◆ **Text**
I hope my new minimalist shoes (see previous post) will reduce the need for this thing, but I made it it today and wanted to show it off somewhere.
The short version: it’s a shoe dryer! The two fans fit perfectly into the right side of the … cardboard duct contraption. The two tubes on the left go into shoes. Air blasts through the ducts and dries the shoes.
MOAR DETAILS!
THE FANS
The fan assembly isn’t new. I made it because temperature regulation in my office is a fiasco. In the winter my space gets really warm — 28 °C occurs several times a week — while the rest of the space varies wildly.
(on some days the number of people walking by to adjust the thermostat at different times is practically a parade)
I built the fan to fight those heat spikes. I also do exercises in the morning and it’s nice to cool off quickly after.
It was just the bottom fan for the first version but that was just barely adequate and I wanted more so I lashed a second one on there to make the beast you see.
Here’s a picture from a desperate day in late November when I put a cup full of ice-water behind it.
Since I spend much of my day delivering presentations by phone it’s important that my desk fan run quietly. I power these 12V fans from a 9V power supply which balances plenty of airflow with very low noise.

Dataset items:
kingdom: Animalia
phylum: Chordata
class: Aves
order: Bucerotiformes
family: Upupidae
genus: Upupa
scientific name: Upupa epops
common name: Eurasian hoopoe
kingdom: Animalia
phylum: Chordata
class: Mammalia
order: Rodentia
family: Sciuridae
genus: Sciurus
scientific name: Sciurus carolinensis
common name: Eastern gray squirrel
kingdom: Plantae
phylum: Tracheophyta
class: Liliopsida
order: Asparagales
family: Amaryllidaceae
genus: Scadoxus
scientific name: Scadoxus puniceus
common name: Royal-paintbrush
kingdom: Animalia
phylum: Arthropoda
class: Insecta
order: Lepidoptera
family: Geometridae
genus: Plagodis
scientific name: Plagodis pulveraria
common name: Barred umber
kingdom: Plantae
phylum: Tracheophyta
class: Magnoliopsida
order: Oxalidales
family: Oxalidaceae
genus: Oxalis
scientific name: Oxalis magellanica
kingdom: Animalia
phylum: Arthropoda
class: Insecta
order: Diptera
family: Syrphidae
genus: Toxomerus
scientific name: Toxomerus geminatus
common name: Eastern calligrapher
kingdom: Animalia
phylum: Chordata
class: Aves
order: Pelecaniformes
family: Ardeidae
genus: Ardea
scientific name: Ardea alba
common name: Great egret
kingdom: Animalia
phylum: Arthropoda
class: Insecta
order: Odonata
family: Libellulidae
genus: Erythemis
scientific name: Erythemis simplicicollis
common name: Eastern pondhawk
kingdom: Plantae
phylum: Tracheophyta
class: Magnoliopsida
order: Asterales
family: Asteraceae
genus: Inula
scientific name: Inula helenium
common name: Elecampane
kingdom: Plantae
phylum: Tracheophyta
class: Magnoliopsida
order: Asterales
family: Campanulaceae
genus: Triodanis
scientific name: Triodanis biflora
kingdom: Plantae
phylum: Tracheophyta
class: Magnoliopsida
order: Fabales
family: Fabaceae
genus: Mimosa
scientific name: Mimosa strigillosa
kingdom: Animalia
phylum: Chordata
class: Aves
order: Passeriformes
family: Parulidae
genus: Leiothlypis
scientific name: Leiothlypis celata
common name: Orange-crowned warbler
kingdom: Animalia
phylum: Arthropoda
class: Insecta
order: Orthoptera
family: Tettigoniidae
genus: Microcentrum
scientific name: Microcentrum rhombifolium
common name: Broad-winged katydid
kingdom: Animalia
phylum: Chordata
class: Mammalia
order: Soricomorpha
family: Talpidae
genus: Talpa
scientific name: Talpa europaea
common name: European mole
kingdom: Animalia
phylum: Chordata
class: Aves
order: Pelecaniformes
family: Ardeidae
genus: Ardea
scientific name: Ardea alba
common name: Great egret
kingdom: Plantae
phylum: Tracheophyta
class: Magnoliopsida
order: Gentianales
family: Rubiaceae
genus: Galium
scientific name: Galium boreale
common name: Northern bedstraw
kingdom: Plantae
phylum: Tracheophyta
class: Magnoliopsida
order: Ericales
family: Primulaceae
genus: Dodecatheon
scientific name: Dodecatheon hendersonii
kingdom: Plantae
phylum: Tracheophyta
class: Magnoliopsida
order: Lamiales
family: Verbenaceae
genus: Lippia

◆ **Directions for this task**
Quote the shoe dryer post word for word between "I hope my new" and "practically a parade)", inclusive. The entries are separate material with no connection to the shoe dryer post.

◆ **Output below**
I hope my new minimalist shoes (see previous post) will reduce the need for this thing, but I made it it today and wanted to show it off somewhere.
The short version: it’s a shoe dryer! The two fans fit perfectly into the right side of the … cardboard duct contraption. The two tubes on the left go into shoes. Air blasts through the ducts and dries the shoes.
MOAR DETAILS!
THE FANS
The fan assembly isn’t new. I made it because temperature regulation in my office is a fiasco. In the winter my space gets really warm — 28 °C occurs several times a week — while the rest of the space varies wildly.
(on some days the number of people walking by to adjust the thermostat at different times is practically a parade)